Figure 1. Graphical depiction of the various available MOA frameworks. Reproduced from AltTox.org (http://alttox.org/mapp/emerging-technologies/pathway-based-toxicology/)
The AOP-KB is actually an information hub that not only includes a repository for AOPs (AOP-Wiki) and a graphical interface to explore them (AOP Explorer). Also under development is a tool to use quantitative AOPs (Effectopedia) as well as “intermediate effects” database that promises to place AOP information in a regulatory context. At current moment, only the AOP-Wiki is operational, where both completed, in progress and draft AOPs awaiting public comment are stored. An example of an AOP for estrogen receptor antagonism is shown in Figure 2.
OECD became the primary driver for the development of the AOP-KB in 2012, when the program was announced. In order to add information to the AOP-Wiki, a proposal is sent to the OECD Secretariat and these proposals are then vetted and managed by the European Advisory Group on Molecular Screening and Toxicogenomics in coordination with the IPCS Mode of Action workgroup activity. Proposals are reviewed and accepted twice a year and collaborations across industry, academia and government are encouraged. (See http://www.oecd.org/chemicalsafety/testing/adverse-outcome-pathways-molecular-screening-and-toxicogenomics.htm for more information on submitting AOP proposals, including a flow chart and guidance documentation.)
Figure 2. An example of an AOP from the AOP-Wiki (“Estrogen receptor antagonism leading to reproductive dysfunction”). Reproduced from https://aopkb.org/aopwiki/index.php/Aop:30.
In order to populate AOP-Wiki with a sufficient amount of pathways and data in order to enable its functionality as an international research and analysis tool, it is imperative that practitioners get involved in collaborative projects. In essence, this a clarion call for members of the various scientific disciplines to “roll up their sleeves” and get involved in establishing AOPs in their field of expertise.
Citations:
Ankley, G. T., Bennett, R. S., Erickson, R. J., Hoff, D. J., Hornung, M. W., Johnson, R. D., and Villeneuve, D. L. Adverse outcome pathways: A conceptual framework to support ecotoxicology research and risk assessment. Environmental Toxicology and Chemistry, 29(3), 730–741, 2010.
Boobis, A.R., Cohen, S.M., Dellarco, V., McGregor, D., Meek, M.E., Vickers, C., Willcocks, D., Farland, W. IPCS framework for analyzing the relevance of a cancer mode of action for humans. Crit Rev Toxicol. 36(10):781-92, 2006.
Boobis, A.R., Doe, J.E., Heinrich-Hirsch, B., Meek, M.E., Munn, S., Ruchirawat, M., Schlatter, J., Seed, J., Vickers, C. IPCS framework for analyzing the relevance of a noncancer mode of action for humans. Crit Rev Toxicol. 38(2):87-96, 2008.

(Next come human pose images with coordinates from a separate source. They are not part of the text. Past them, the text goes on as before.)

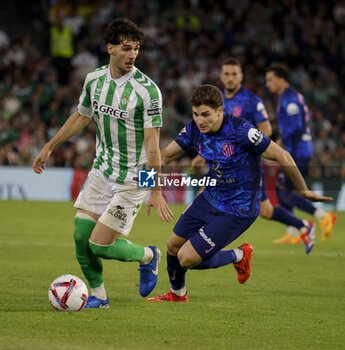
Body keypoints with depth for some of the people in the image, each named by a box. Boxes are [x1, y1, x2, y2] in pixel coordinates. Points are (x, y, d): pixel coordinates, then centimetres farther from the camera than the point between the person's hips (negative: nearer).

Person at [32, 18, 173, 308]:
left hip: (131, 179, -6)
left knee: (101, 246, -8)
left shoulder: (147, 89, -19)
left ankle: (148, 256, 20)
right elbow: (81, 117, 17)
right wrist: (49, 148, 24)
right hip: (101, 170, 6)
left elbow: (152, 143, -19)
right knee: (81, 237, 0)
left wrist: (156, 191, -21)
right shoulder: (94, 80, -1)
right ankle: (98, 296, 20)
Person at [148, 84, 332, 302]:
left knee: (187, 258, -12)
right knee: (174, 244, 15)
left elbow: (282, 156, -19)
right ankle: (177, 293, 44)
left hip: (237, 210, -7)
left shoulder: (240, 130, -27)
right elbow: (166, 155, 5)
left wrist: (304, 190, -10)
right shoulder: (194, 129, -8)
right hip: (210, 198, 7)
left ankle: (239, 256, 14)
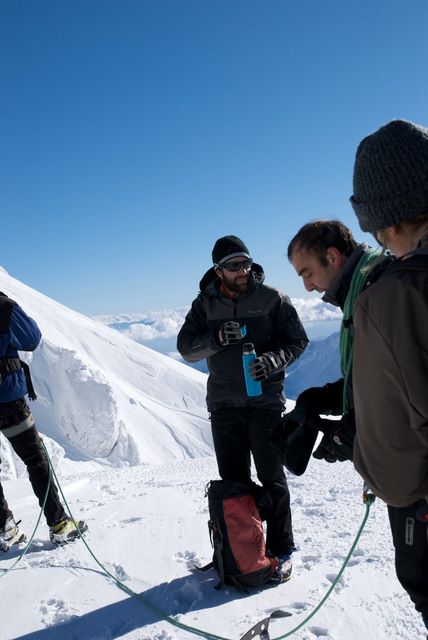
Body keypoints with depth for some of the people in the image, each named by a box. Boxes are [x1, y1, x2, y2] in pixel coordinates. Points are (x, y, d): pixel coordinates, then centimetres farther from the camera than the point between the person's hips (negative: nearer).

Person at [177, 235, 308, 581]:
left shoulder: (272, 298, -3)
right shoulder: (205, 303, 4)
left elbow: (297, 340, -2)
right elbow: (186, 347, -1)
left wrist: (272, 360, -21)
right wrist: (216, 338, -20)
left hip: (265, 400, -3)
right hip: (224, 403, 3)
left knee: (271, 477, 4)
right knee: (233, 479, 13)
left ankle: (282, 549, 18)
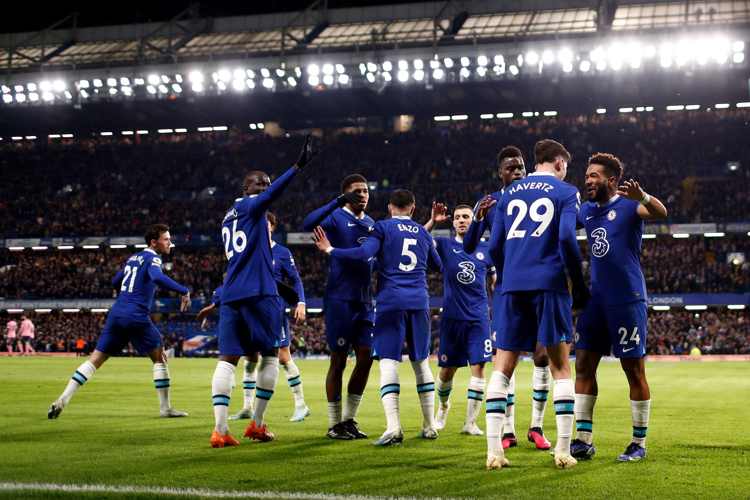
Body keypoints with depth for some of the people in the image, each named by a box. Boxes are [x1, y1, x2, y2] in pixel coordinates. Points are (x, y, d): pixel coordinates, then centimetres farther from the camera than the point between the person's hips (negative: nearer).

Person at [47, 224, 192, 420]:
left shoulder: (133, 258, 19)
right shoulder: (152, 258, -4)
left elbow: (115, 281, 30)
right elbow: (158, 277, -26)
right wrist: (184, 291, -24)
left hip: (116, 313, 7)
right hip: (136, 316, -7)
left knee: (95, 359, 6)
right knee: (159, 358, 6)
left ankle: (62, 400, -1)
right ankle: (165, 408, 6)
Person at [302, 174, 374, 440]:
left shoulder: (371, 224, 16)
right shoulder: (336, 217, -7)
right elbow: (309, 223, -29)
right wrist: (339, 201, -35)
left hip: (364, 301, 7)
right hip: (339, 300, -7)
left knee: (366, 358, 5)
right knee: (339, 360, -1)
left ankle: (349, 420, 17)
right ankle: (335, 425, 9)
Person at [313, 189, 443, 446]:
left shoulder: (383, 227, 2)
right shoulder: (423, 232, 16)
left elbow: (364, 253, -14)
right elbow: (439, 266, 28)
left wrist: (330, 250, -3)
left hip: (391, 301, -4)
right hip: (419, 302, 4)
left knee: (388, 362, -8)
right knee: (421, 362, 13)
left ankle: (393, 427, -20)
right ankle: (429, 426, 16)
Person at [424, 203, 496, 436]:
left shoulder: (486, 249, 8)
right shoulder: (444, 245, 4)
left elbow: (495, 282, 18)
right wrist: (432, 221, -20)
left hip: (478, 318, 1)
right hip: (451, 318, 0)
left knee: (478, 368, -8)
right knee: (446, 370, 7)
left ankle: (470, 422, -1)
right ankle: (443, 407, 36)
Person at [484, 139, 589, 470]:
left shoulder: (509, 194, 18)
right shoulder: (566, 192, 6)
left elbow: (494, 247, 13)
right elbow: (566, 238, -8)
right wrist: (580, 285, 0)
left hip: (512, 286, 3)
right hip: (549, 284, -3)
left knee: (502, 368, 5)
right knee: (561, 368, 3)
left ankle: (494, 451, 0)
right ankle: (563, 451, 0)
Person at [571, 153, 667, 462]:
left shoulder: (629, 206, -8)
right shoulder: (586, 211, 12)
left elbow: (660, 213, -28)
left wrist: (642, 197, -49)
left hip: (627, 300, -7)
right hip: (596, 298, 7)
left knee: (634, 370, 1)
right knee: (583, 366, 5)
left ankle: (639, 443, 10)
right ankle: (584, 440, 10)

Julien, E., Boobis, A. R., & Olin, S. S. The Key Events Dose-Response Framework: a cross-disciplinary mode-of-action based approach to examining dose-response and thresholds. Critical Reviews in Food Science and Nutrition, 49(8), 682–689, 2009.
Kleensang, A. et al. t4 workshop report: Pathways of Toxicity. ALTEX. 31(1):53-61, 2014.
Meek, M.E., Bucher, J.R., Cohen, S.M., Dellarco, V., Hill, R.N., Lehman-McKeeman, L.D., Longfellow, D.G., Pastoor, T., Seed, J., Patton, D.E. A framework for human relevance analysis of information on carcinogenic modes of action. Crit Rev Toxicol. 33(6):591-653, 2003.
National Research Council. Toxicity Testing in the 21st Century: A Vision and a Strategy. Washington, DC: The National Academies Press, 2007.